━━ Records for processing

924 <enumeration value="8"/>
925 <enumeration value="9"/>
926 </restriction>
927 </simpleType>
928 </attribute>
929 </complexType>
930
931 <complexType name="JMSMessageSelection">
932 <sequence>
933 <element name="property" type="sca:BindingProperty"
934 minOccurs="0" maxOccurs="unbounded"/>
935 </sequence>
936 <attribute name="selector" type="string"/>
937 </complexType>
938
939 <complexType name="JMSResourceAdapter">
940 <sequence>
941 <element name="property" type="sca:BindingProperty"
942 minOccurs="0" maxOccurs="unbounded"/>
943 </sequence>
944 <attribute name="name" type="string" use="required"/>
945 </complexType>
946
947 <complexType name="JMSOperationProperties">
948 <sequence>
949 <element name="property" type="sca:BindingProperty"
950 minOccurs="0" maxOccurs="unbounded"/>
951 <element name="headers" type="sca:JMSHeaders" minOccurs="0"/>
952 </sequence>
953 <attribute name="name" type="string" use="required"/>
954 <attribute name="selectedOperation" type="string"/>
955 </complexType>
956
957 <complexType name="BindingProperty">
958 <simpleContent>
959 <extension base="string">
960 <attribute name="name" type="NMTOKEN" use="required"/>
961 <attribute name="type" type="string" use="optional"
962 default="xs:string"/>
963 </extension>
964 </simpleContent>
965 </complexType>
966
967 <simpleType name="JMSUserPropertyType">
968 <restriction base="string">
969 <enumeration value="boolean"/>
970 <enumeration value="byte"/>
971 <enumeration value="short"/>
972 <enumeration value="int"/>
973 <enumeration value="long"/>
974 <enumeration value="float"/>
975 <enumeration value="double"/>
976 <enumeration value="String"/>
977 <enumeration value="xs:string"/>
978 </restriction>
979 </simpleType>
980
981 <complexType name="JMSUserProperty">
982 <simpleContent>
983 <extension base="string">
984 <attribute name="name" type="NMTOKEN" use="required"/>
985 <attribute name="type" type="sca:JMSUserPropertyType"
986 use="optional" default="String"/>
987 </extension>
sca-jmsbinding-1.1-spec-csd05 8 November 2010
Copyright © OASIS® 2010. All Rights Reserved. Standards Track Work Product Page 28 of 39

━━━━

- **Task statement**
The answer must be every line of the data that contains the word "value".

- **Task result**
924 <enumeration value="8"/>
925 <enumeration value="9"/>
969 <enumeration value="boolean"/>
970 <enumeration value="byte"/>
971 <enumeration value="short"/>
972 <enumeration value="int"/>
973 <enumeration value="long"/>
974 <enumeration value="float"/>
975 <enumeration value="double"/>
976 <enumeration value="String"/>
977 <enumeration value="xs:string"/>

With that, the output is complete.